Childbirth Luminaries Light Up The Red Carpet, Share Their Tips And Send Me Home With A Sex ToyCeridwen Morris
I got all dressed up last night and went down to Tribeca to try and get some answers about about how to have to good birth.
My destination: the Choices In Childbirth Concert For Healthy Birth where Every Mother Counts director Christy Turlington-Burns and pioneering Ob/Gyn Christiane Northrup, M.D. would be honored for their work raising awareness about maternity care in America and around the world. I snagged a press pass and squirreled my way up to the red carpet line next to a rookie reporter from US Weekly. (The Business Of Being Born producer and the night’s host Ricki Lake was very politely answering all his questions about her favorite products and American Idol contestants.) When it was my turn, I asked these women (and then a few more childbirth gurus I bumped into inside the party) the following question:
It can be confusing when you’re pregnant for the first time, to understand your choices in childbirth. There’s a lot of information out there. If you could give a pregnant woman one piece of advice to help get started, what would it be?
Here’s what they said:
“Connect with your self and where you are with pregnancy and childbirth–once you’re really clear on that, then make every decision after that based on what your core beliefs are. These will inform who you choose as a provider, what environment you decide to birth in…it’s really about recognizing that birth is a sacred thing that’s going to stay with you forever, you need to be really mindful about that and about the choices that you make. There is no right way to give birth, there is only the right way for you. ” – Elan McAllister, founder of Choices In Childbirth
“This is your birth. This is your pregnancy. When you’re pregnant people come up to you and touch you and tell you what to do. They did it to me and I was a board-certified ob/gyn! This is because people around you care about this new person coming into the world. But when you’re pregnant, your insides are on the outside. You need to have protection, and you need to protect your baby and your space. That’s THE MOST important thing. And from that center, you’ll know what to do.” – Dr. Christiane Northrup, obstetrician, best-selling author and all around guru when it comes to women’s health at all stages of life. I must add that Dr. Northrup is so radiant and gorgeous in person, she seemed to actually give off the color yellow. And when she answered my question she leaned right up to me, looked me in the eye and put her hand on my arm. If I had been sick, I’m pretty sure that touch would have instantly healed me.

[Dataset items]
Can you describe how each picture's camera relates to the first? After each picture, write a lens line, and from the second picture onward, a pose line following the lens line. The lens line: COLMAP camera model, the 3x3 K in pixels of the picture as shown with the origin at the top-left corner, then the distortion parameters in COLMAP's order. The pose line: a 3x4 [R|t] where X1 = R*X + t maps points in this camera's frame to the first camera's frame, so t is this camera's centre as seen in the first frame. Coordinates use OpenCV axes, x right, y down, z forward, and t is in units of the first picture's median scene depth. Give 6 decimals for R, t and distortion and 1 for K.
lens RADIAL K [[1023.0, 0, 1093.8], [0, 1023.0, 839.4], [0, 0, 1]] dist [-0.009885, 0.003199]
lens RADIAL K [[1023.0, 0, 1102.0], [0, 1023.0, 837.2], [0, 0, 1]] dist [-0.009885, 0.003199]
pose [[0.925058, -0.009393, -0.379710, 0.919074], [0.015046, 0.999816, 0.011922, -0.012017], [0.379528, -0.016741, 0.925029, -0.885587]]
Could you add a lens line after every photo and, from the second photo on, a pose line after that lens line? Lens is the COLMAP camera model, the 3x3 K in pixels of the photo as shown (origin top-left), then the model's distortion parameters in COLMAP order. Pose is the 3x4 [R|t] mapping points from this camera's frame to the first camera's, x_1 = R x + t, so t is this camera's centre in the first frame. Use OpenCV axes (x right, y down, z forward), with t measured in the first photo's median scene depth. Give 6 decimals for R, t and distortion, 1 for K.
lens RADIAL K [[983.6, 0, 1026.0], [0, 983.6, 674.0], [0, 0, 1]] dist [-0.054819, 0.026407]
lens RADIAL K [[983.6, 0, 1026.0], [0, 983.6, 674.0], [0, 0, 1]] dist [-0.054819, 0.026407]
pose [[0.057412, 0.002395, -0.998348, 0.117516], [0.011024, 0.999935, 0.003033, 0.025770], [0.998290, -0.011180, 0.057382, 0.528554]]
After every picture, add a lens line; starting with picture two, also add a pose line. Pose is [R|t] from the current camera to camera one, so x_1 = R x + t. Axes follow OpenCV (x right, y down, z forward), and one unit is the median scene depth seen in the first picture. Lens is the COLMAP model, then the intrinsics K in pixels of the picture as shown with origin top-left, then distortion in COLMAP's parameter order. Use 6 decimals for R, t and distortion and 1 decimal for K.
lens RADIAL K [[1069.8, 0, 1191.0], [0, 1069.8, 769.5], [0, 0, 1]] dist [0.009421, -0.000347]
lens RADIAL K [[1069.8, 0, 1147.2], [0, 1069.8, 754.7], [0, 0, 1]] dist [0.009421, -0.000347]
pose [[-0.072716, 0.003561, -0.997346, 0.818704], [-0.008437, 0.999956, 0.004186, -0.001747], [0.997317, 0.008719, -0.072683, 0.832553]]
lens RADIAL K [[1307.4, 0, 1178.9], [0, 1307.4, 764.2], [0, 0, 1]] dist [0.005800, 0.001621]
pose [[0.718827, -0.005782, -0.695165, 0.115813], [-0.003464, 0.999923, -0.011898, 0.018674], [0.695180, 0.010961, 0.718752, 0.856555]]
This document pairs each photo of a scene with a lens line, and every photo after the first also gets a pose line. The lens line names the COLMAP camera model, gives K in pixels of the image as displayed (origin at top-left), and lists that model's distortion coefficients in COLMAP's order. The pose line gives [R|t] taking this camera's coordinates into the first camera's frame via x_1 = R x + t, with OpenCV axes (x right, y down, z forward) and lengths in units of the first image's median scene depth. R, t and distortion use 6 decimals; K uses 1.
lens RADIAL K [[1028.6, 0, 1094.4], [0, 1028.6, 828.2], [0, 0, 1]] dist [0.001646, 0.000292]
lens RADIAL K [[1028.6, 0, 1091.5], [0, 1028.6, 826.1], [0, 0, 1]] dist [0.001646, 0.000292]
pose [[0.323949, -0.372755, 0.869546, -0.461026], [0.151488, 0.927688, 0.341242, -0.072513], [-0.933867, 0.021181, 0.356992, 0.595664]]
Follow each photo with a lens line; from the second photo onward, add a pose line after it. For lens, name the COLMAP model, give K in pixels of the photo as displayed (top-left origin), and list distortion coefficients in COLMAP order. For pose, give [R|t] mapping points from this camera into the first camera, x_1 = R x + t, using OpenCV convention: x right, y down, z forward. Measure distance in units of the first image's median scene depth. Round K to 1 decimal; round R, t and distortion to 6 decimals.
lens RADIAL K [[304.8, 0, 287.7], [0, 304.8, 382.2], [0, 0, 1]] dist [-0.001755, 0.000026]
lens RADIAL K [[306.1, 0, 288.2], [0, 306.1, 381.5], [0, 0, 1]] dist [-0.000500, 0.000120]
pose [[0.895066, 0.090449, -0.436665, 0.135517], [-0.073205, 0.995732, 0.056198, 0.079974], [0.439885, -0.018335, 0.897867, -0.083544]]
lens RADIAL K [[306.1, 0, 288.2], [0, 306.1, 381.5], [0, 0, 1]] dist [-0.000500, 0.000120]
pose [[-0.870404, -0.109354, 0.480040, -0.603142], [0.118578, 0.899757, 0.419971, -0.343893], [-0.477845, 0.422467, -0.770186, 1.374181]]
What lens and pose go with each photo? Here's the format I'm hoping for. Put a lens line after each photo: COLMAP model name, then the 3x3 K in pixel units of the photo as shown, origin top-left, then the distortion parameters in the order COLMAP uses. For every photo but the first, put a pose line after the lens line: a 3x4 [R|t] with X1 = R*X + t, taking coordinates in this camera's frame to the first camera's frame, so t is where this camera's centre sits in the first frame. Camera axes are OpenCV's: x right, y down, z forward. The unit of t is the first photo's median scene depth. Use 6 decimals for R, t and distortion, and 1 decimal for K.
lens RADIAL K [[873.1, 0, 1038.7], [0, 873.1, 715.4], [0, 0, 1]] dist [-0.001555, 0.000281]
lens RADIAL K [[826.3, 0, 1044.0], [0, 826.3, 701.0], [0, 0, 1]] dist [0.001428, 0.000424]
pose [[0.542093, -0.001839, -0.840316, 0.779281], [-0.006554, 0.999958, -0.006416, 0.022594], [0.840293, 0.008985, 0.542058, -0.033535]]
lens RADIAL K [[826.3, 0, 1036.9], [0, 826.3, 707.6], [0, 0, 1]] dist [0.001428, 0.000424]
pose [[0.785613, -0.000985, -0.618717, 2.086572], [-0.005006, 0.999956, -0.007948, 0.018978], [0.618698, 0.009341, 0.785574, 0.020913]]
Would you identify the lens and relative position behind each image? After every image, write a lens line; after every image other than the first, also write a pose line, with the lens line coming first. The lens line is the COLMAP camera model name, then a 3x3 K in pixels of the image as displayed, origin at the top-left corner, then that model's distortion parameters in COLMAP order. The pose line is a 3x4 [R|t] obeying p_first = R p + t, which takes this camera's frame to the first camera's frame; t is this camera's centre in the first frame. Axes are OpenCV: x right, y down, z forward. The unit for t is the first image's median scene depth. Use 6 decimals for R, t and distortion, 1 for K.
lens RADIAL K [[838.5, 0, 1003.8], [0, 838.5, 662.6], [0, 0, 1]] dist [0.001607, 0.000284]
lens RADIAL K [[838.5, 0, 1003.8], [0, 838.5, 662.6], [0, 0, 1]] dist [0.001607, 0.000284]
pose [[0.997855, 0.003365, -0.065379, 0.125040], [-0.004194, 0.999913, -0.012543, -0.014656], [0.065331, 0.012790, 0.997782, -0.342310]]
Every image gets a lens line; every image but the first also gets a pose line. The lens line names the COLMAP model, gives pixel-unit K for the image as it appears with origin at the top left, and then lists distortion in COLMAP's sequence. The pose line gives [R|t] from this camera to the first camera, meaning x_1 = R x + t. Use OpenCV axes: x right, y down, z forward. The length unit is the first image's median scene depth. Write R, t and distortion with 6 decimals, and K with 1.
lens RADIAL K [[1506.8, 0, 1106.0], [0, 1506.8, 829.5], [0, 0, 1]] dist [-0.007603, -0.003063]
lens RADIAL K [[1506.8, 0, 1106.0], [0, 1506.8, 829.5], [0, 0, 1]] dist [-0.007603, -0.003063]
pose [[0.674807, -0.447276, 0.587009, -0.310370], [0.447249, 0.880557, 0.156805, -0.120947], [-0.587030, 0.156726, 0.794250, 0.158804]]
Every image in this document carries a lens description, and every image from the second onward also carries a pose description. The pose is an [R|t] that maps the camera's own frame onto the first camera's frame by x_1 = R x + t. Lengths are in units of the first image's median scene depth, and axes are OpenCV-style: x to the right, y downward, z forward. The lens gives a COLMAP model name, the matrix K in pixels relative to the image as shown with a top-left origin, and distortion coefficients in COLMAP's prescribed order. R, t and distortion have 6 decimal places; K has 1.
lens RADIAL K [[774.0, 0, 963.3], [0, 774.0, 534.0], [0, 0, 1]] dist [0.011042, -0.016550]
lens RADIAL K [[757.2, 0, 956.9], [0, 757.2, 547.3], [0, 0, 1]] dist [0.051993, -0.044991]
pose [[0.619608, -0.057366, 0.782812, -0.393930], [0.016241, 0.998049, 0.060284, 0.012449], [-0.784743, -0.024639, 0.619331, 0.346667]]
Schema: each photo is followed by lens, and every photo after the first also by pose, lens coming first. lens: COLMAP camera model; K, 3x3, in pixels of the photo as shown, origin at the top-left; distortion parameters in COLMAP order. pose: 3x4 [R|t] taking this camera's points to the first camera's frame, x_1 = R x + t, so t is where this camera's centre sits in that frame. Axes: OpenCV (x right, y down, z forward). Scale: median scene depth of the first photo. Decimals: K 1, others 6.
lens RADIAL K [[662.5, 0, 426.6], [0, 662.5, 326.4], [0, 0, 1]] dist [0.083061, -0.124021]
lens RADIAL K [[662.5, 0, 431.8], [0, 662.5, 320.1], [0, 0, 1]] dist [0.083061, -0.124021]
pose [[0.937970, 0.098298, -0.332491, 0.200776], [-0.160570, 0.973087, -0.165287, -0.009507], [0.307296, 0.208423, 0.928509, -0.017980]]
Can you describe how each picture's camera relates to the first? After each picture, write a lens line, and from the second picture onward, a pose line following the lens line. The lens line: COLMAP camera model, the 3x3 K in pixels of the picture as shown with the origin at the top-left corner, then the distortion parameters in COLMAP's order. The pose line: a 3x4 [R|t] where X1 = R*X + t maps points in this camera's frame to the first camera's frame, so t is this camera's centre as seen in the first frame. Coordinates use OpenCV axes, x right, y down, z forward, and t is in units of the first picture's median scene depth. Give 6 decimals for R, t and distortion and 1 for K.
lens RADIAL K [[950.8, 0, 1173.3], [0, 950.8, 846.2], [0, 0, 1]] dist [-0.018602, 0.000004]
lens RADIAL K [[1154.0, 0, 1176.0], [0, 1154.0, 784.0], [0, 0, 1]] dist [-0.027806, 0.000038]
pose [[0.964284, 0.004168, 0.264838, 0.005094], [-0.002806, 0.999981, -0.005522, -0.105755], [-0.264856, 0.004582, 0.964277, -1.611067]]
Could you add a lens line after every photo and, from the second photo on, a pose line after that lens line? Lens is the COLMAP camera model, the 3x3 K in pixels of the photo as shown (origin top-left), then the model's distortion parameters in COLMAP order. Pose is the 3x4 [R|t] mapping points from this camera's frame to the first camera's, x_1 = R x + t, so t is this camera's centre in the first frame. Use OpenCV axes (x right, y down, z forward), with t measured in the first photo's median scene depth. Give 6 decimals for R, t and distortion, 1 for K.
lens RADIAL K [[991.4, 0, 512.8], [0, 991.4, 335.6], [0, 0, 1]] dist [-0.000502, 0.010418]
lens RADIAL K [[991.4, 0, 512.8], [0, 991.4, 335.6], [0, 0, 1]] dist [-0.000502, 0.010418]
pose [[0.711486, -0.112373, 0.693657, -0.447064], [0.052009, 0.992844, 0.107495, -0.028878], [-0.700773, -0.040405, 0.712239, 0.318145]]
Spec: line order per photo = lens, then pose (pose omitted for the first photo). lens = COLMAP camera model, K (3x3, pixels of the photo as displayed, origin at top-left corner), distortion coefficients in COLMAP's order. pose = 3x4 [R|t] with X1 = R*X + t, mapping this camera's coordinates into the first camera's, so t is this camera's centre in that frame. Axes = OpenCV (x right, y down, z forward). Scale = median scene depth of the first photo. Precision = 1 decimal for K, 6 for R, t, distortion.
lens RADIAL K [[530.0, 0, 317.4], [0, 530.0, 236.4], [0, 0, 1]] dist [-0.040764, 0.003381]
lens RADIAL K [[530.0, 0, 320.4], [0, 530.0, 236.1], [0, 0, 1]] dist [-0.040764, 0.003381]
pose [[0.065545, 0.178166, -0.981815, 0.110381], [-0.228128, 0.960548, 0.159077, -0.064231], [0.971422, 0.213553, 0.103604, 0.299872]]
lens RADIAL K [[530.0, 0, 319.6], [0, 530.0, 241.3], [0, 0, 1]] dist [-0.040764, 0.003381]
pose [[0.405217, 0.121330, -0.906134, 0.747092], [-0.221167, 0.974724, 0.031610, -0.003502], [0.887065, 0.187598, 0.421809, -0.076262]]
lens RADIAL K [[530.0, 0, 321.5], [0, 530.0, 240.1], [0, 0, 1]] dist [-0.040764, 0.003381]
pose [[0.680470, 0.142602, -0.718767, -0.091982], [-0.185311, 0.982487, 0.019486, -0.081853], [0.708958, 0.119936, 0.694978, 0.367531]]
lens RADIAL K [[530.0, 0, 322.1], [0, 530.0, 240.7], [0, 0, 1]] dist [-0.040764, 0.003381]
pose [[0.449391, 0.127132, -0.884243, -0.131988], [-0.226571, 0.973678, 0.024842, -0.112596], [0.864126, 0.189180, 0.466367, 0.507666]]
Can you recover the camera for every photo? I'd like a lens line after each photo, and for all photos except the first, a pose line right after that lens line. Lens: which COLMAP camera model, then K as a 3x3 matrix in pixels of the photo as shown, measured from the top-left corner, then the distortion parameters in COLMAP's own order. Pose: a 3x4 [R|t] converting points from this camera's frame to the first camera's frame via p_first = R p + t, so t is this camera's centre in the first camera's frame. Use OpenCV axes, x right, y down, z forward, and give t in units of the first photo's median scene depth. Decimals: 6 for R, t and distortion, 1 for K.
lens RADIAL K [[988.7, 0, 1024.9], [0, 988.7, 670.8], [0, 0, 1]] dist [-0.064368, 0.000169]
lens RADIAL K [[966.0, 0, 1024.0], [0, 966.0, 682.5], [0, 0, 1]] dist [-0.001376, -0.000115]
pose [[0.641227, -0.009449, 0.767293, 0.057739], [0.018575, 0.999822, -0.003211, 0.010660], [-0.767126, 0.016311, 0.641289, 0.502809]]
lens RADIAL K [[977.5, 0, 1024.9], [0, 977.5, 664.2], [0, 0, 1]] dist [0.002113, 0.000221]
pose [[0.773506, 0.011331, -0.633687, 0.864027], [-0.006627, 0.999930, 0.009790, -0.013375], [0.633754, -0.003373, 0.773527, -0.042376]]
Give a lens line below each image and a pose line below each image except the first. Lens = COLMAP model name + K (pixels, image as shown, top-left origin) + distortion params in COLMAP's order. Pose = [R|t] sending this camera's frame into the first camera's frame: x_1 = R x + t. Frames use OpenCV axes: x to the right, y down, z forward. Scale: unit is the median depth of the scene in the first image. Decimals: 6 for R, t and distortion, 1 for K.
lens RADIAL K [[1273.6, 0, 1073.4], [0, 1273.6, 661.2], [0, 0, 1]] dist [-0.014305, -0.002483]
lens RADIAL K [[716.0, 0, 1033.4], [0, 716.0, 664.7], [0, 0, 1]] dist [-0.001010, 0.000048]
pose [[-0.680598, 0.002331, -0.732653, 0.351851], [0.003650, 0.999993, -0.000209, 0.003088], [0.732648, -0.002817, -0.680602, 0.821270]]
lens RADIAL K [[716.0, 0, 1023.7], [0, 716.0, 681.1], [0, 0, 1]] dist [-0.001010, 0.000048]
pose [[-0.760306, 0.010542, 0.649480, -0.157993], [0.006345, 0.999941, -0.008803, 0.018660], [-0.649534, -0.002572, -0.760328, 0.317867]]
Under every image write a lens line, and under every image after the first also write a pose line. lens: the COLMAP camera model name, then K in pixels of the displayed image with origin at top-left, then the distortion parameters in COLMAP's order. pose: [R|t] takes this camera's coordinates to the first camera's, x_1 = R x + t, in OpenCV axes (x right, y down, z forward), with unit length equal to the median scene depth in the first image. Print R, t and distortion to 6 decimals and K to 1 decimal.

#### WHAT YOU WILL DO:
A. In the childbirth concert article, who was the host of the night?
B. Please rewrite the paragraph of the childbirth concert article that begins "My destination:" as a short bulleted list that keeps its main facts.

#### RESPONSES BY ITEM NUMBER:
A. Ricki Lake, producer of The Business Of Being Born, was the night's host.

B.
- Destination: the Choices In Childbirth Concert For Healthy Birth.
- Honorees: Every Mother Counts director Christy Turlington-Burns and pioneering Ob/Gyn Christiane Northrup, M.D., recognized for raising awareness about maternity care in America and around the world.
- The writer got a press pass and reached the red carpet line next to a rookie reporter from US Weekly.
- Host Ricki Lake, producer of The Business Of Being Born, politely answered his questions about her favorite products and American Idol contestants.
- The writer then put a question to these women and to a few more childbirth gurus met inside the party.